Um hominídeo muito louco
Faz quase 15 anos que eu acompanho as principais descobertas sobre evolução humana atuando como repórter de ciência, e devo dizer que os estudos publicados hoje sobre o Homo naledi, que talvez seja uma nova espécie do gênero biológico ao qual todos nós pertencemos, o Homo, bateram vários recordes de esquisitice.
Resolvi, portanto, tentar preparar um guia temático para os perplexos neste post, a pedido de meus colegas do site desta Folha. Se o gentil leitor tiver mais dúvidas, tenha a bondade de expressá-las nos comentários do post e farei o possível para elucidá-las.
QUE NEGÓCIO É ESSE DE CÉREBRO PEQUENO E CORPO “DE GENTE”?
Pois é — embora tenha sido classificado como membro do gênero Homo por Lee Berger e seus colegas da Universidade do Witwatersrand, na África do Sul, o novo hominídeo tinha um cérebro equivalente ao de um gorila dos dias de hoje. Ao mesmo tempo, suas mãos, pernas e pés parecem as dos neandertais e humanos modernos — se não fosse pelos dedos curvados, em geral vistos como adaptação para agarrar galhos de árvores, como ocorre com os chimpanzés.
Em resumo, a anatomia do bicho parece um mosaico, ou seja, mistura características ditas “primitivas” com outras “modernas”. Essa situação não é incomum na linhagem do homem, e parece mesmo que o cérebro foi mesmo um dos últimos órgãos a ganhar uma versão 2.0, mas a combinação exata de características do bicho sul-africano tem cara de ser inédita — daí a decisão de lhe dar um novo nome de espécie.
MAS É HOMO MESMO?
Se vocês me perdoam o uso da expressão, essa é uma das tretas mais cabulosas da pesquisa sobre evolução humana nos últimos tempos, conforme contei em reportagem recente nesta Folha.

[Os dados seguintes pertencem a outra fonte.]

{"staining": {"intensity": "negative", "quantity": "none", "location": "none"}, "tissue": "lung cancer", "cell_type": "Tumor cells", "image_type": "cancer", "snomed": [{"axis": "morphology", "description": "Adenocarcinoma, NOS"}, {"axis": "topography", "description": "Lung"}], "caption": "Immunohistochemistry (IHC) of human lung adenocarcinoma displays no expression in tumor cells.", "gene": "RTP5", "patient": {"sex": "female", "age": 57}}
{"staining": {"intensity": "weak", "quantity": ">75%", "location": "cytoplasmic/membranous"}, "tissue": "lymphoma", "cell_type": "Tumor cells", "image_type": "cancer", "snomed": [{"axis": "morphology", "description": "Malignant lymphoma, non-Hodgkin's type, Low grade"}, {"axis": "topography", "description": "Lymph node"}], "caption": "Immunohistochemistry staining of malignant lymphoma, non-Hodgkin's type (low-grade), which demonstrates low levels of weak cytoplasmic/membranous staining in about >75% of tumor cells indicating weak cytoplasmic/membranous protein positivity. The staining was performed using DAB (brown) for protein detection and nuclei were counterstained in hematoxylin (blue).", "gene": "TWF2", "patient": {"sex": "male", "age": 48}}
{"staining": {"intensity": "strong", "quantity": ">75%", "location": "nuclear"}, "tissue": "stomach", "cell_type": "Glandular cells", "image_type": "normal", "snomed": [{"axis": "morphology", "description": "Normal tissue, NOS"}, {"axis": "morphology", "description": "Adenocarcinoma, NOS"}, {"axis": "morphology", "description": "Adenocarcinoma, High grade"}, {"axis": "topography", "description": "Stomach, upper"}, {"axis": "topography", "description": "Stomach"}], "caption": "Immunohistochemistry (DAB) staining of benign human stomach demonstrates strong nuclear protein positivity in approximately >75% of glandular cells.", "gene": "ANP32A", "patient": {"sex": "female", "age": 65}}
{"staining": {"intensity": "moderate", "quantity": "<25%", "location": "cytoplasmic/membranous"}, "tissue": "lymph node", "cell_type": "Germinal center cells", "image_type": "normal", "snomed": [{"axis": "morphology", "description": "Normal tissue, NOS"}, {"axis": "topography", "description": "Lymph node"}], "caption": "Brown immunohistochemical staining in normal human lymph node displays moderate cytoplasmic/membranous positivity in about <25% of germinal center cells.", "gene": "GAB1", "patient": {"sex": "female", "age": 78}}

Há pesquisadores influentes defendendo que o gênero Homo virou um saco de gatos, abrigando diversas espécies que, no fundo, têm pouca coisa em comum entre si e com os humanos modernos, que demos nosso nome ao grupo.
Vários desses bichos seriam primitivos demais para merecer a designação. Deveriam ser rebatizados, portanto, e talvez incluídos no grupo dos australopitecos, homens-macacos que foram comuns na África até uns 2 milhões de anos atrás. Aliás, falando em idade…
QUE IDADE TEM ESSE SUJEITO, AFINAL?
A resposta honesta no momento é “vai saber”, infelizmente. Berger e companhia não conseguiram datar os fósseis, embora eles representem mais de 15 indivíduos.
A datação está longe de ser só perfumaria aqui. Uma idade igual ou superior a 2 milhões de anos, digamos, daria mais peso à ideia de que a criatura pode ser um ancestral dos demais membros do gênero humano.
Por outro lado, nada impede que seja uma criatura bem mais recente, com algumas centenas de milhares de anos de idade, digamos. Nesse caso, estaríamos falando de um experimento evolutivo paralelo — fascinante, sem dúvida, mas com menos impacto direto na compreensão das origens da nossa espécie.
QUE REVISTA É ESSA?
A última perplexidade talvez seja tão relevante quanto as anteriores. A descoberta de uma nova espécie de hominídeo normalmente é uma notícia espetaculosa — com razão, porque os bichos são mais raros do que cabeça de bacalhau no registro fóssil. É quase certo que achar uma dessas criaturas catapulte os autores da pesquisa para as páginas das revistas científicas mais famosas e prestigiosas do mundo, a “Nature” e a “Science”. Só que Berger e companhia publicaram seu trabalho na relativamente obscura “eLife”, revista científica online de acesso livre.
Pode ser só paranoia da minha parte, mas não me surpreenderia se o artigo original tivesse sido rejeitado por essas grandes revistas primeiro — não por picaretagem, mas simplesmente pelas grandes lacunas a respeito da identidade do nosso amigo H. naledi. Estou tentando checar essa hipótese com os autores do estudo, ainda não recebi resposta deles, mas conto assim que souber.
COMPLEXIDADE, SEMPRE
O resumo da ópera é que ainda vamos precisar de um bocado de tempo para digerir o que exatamente ele significa para a história do gênero humano. De qualquer maneira, ela reforça os indícios de que nunca houve uma progressão evolutiva linear rumo a nós, H. sapiens, mas sim uma luxuriante proliferação de galhos da árvore genealógica do homem que conviveram, competiram e, muitas vezes, sumiram.